Provided text:

+ + +

16. In John PO Mutere & Another vs. Kenya Commercial Bank Ltd HCCC No. 3125 of 1995 (unreported) it was said that:

“Once a power of sale has arisen a mortgagee has the right to exercise it. The Court has no power to prevent exercise of the power if it is being properly exercised. It is a power parliament has granted a mortgagee and courts cannot and ought not to interfere if it is being exercised.”

17. The charging of property commoditizes it, in terms of making a commodity readily available in the land market in the event of default. A chargor freely and voluntarily charges his property well aware of the consequences of default in servicing the loan, principally that the property would liable to be sold in case of default.  The court in  Andrew Muriuki Wanjohi vs. Equity Building Society Ltd (2006) eKLR, said:

“Whenever the Applicant offered the suit property as security, he is conscious of the fact that if the borrower did not met his obligations, the suit property could be sold off. Therefore, in the event that it later became necessary for the suit property to be sold off, by the chargee, the charger could not be heard to complain that his loss was incapable of being compensated in damages. He had the property evaluated in monetary terms. He had then told the chargee that he knew that the property was capable of providing the chargee with the peace of mind, of knowing that the money given as a loan would become recoverable even if the borrower did not pay it.”

+ + +

Entries provided:
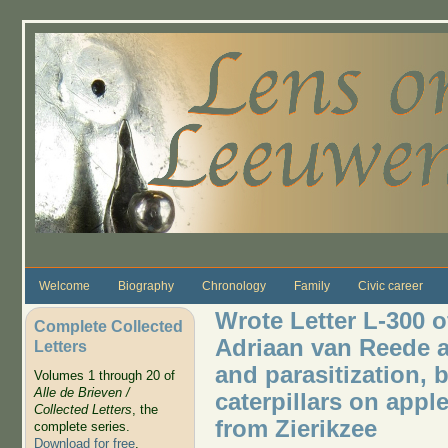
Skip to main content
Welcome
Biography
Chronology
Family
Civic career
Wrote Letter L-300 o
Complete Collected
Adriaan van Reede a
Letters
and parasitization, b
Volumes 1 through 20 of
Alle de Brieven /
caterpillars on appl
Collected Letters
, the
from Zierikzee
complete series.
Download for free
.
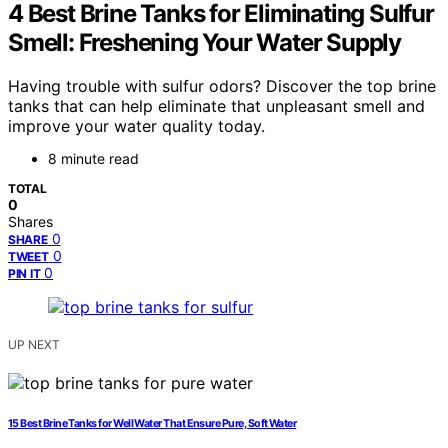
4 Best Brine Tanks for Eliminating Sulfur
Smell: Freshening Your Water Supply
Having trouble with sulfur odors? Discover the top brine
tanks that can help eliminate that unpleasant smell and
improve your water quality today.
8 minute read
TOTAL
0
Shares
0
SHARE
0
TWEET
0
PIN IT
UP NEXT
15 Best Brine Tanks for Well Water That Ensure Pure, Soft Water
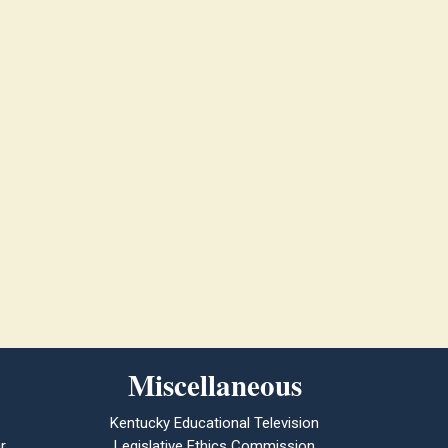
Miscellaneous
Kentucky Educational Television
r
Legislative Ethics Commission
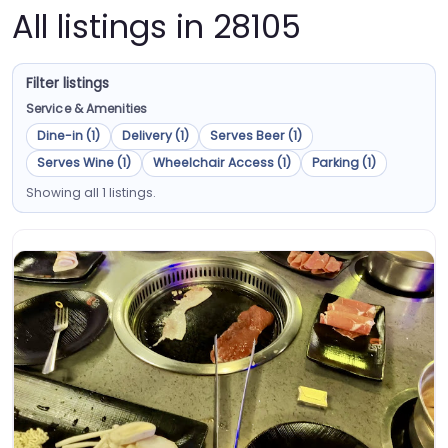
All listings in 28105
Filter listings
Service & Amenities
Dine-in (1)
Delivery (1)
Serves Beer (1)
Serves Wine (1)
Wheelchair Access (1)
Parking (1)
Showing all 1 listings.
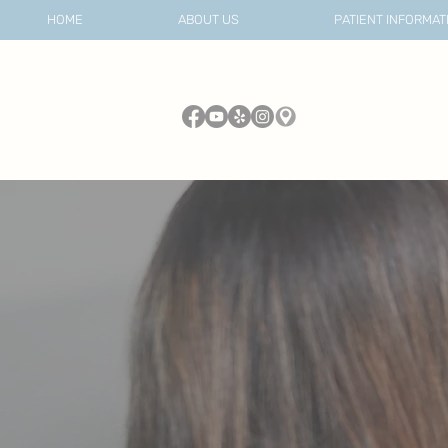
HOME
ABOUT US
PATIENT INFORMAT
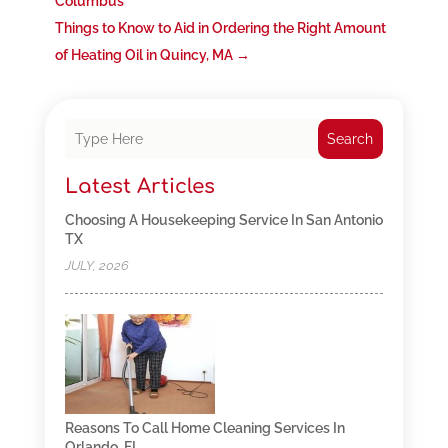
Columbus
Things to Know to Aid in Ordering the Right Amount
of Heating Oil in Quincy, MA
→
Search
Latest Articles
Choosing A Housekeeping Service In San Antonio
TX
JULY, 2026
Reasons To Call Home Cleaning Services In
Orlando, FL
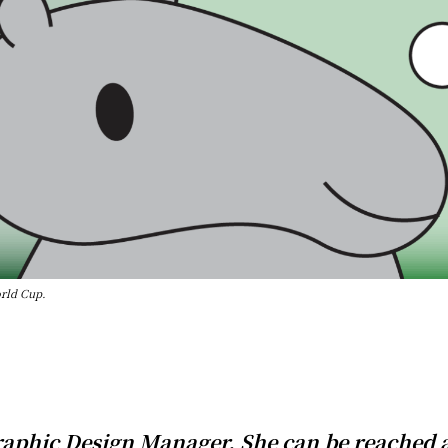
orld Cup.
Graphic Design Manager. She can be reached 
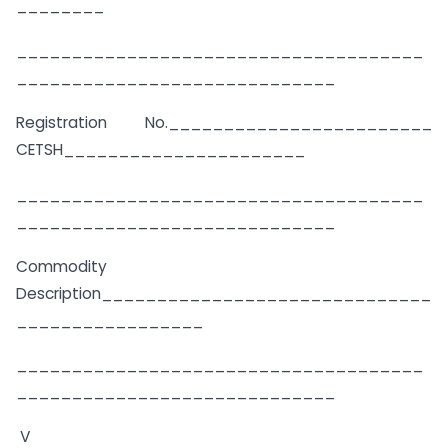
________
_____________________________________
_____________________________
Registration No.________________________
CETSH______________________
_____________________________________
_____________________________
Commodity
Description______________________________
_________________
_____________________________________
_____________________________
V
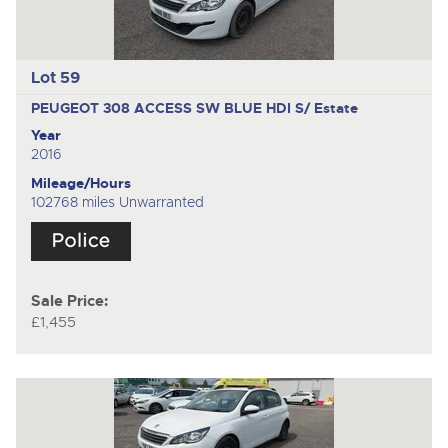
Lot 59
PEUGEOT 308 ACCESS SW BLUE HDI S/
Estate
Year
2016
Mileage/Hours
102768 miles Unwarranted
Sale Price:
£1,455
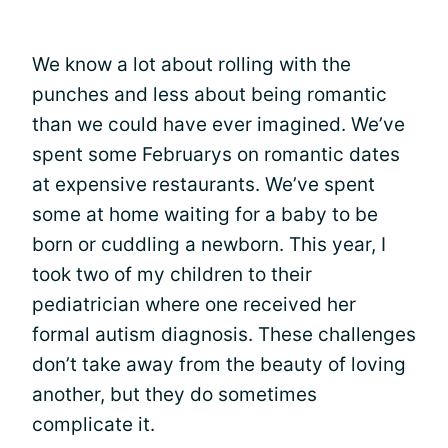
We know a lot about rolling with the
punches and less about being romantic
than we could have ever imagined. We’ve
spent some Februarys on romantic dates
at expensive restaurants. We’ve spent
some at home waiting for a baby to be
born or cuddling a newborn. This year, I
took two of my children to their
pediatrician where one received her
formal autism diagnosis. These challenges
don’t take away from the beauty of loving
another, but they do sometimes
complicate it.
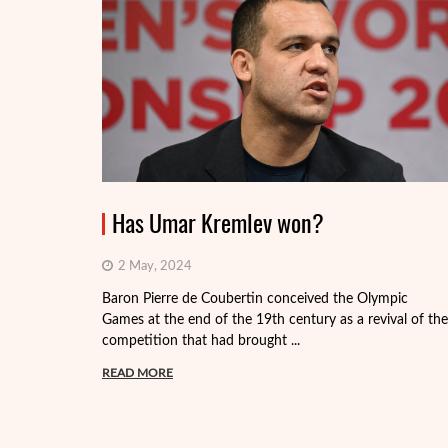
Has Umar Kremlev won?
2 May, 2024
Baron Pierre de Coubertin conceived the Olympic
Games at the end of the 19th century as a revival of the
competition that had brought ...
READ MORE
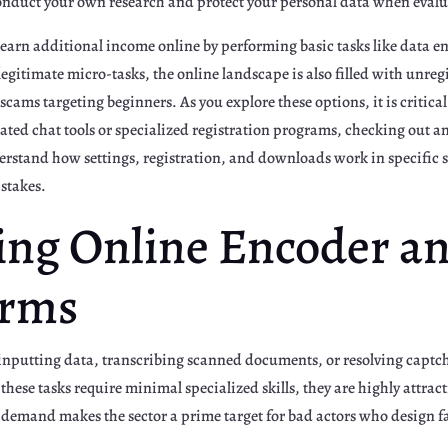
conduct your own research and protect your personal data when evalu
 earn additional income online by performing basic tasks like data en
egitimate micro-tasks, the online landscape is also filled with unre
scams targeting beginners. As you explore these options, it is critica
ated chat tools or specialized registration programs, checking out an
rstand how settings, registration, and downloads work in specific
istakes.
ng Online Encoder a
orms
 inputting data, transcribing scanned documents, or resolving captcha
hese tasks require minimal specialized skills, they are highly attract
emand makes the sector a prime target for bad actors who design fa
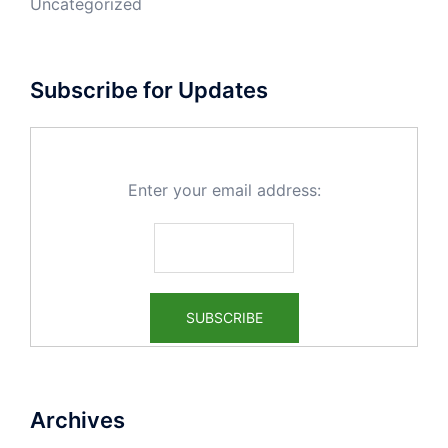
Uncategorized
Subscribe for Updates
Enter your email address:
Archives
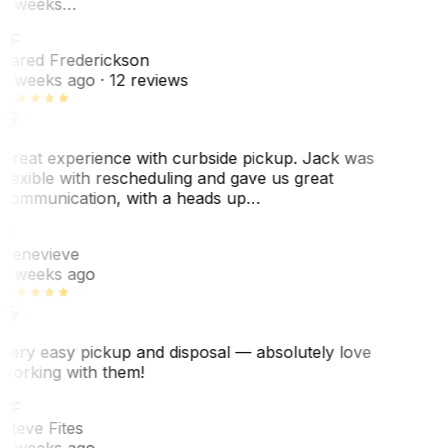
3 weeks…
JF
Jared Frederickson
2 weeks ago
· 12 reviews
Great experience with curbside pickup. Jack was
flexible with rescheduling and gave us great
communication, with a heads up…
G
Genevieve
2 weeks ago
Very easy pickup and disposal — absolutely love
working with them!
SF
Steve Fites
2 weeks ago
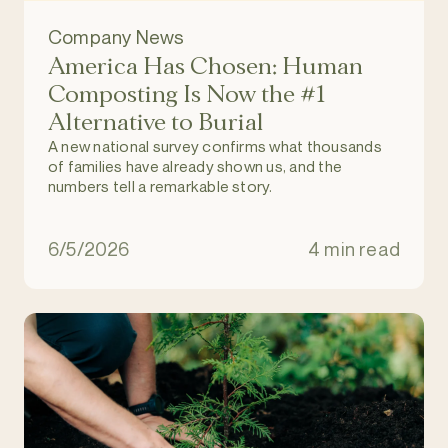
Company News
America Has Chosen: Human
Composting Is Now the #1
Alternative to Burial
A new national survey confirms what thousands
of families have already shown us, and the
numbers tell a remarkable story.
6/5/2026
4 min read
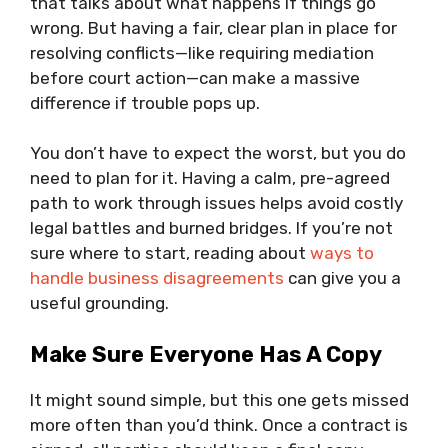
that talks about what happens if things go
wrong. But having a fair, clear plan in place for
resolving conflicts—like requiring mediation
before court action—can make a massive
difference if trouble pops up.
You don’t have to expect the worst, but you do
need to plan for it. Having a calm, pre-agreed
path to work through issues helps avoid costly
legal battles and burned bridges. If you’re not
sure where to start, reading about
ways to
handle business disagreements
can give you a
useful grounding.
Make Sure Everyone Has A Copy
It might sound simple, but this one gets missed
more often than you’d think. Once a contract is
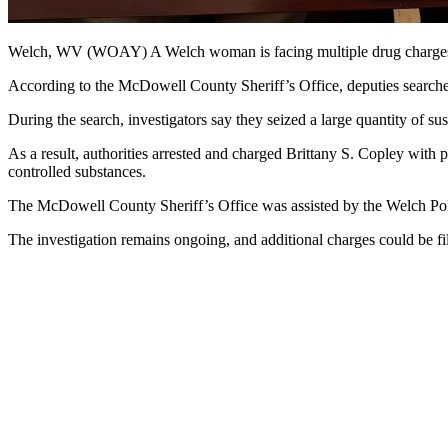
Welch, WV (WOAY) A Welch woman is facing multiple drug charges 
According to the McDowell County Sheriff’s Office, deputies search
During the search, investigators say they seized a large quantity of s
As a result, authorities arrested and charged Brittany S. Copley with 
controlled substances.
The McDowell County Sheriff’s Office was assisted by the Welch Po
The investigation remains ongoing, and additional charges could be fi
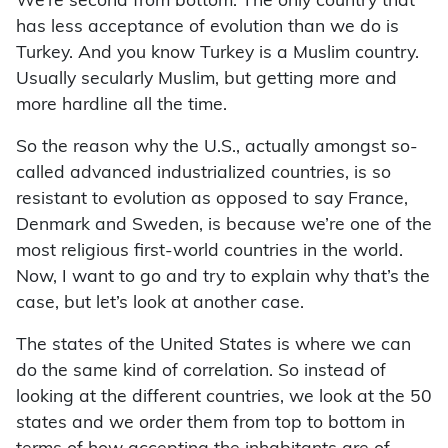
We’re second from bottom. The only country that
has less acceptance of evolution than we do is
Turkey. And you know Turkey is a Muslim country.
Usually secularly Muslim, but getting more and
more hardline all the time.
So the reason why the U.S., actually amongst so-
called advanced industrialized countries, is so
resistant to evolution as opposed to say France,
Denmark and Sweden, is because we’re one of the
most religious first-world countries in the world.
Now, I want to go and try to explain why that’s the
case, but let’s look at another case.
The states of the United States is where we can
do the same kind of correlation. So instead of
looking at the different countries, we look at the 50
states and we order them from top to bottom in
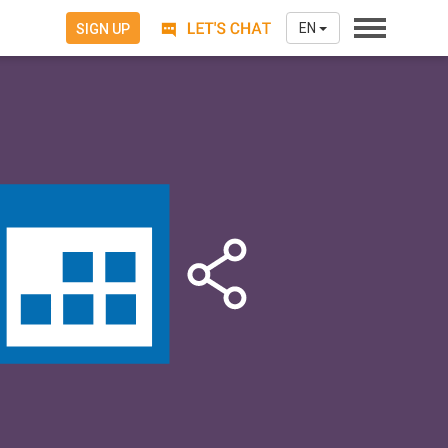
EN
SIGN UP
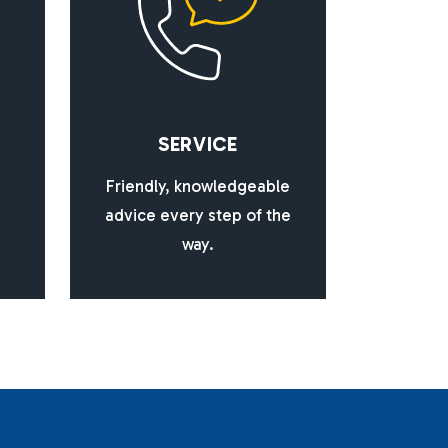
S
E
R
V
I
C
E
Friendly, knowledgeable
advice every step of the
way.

+ + +

Prompt A: In the records, update the lines starting with the line that contains "that talks about what happens if things go" and going on through the line that contains "The investigation remains": write them out again with "bridges" changed to "relationships" and everything else kept the same. Leave out the pictures.
Prompt B: Write what comes next in the text on a mortgagee's power of sale over charged property, picking up after its final quotation.

Exercise result A:
that talks about what happens if things go
wrong. But having a fair, clear plan in place for
resolving conflicts—like requiring mediation
before court action—can make a massive
difference if trouble pops up.
You don’t have to expect the worst, but you do
need to plan for it. Having a calm, pre-agreed
path to work through issues helps avoid costly
legal battles and burned relationships. If you’re not
sure where to start, reading about
ways to
handle business disagreements
can give you a
useful grounding.
Make Sure Everyone Has A Copy
It might sound simple, but this one gets missed
more often than you’d think. Once a contract is
Welch, WV (WOAY) A Welch woman is facing multiple drug charges 
According to the McDowell County Sheriff’s Office, deputies search
During the search, investigators say they seized a large quantity of s
As a result, authorities arrested and charged Brittany S. Copley with 
controlled substances.
The McDowell County Sheriff’s Office was assisted by the Welch Po
The investigation remains ongoing, and additional charges could be fi

Exercise result B:
18. It was remarked in Nancy Wacici vs. Kenya Women Micro Finance Bank Ltd [2017] eKLR , that:

“By offering the suit property as security the chargor was equating it to a commodity, which the chargee may dispose of, so as to recover his loan together with interest thereon. Therefore, if the chargee were to sell off the suit property, the chargor’s loss could be calculable on the basis of the real market value of the said property. I find and hold that damages would be adequate remedy and therefore an injunction cannot be issued in the circumstances … I have reviewed the reasons advanced by the Applicant as far as the property is alleged to be family land is concerned. When the Applicant/guarantor gave the land as security, she sought to have contemplated a situation where the same could be sold off if the Applicant defaults … the rights of both the borrower and the bank are within the contractual framework and I would hesitate to interfere.”

19. Management of public and private land in Kenya is governed by the Land Act, No. 6 of 2012, which carries provisions relating to charges. The charge, the subject of this suit, was created in 2013, after the Land Act 2012 had come into force. section 80 of the Land Act has set out certain prerequisites with regard to the charge, in the following terms:

“(3) Every charge instrument shall contain—

(a) the terms and conditions of sale;

(b) an explanation of the consequences of default; and

(c) the reliefs that the chargor is entitled to including the right of sale.”

20. Section 90 of the Land Act provides for remedies under the charge. The same states as follows:

“90. Remedies of a chargee

(1)  If a chargor is in default of any obligation, fails to pay interest or any other periodic payment or any part thereof due under any charge or in the performance or observation of any covenant, express or implied, in any charge, and continues to be in default for one month, the chargee may serve on the chargor a notice, in writing, to pay the money owing or to perform and observe the agreement as the case may be.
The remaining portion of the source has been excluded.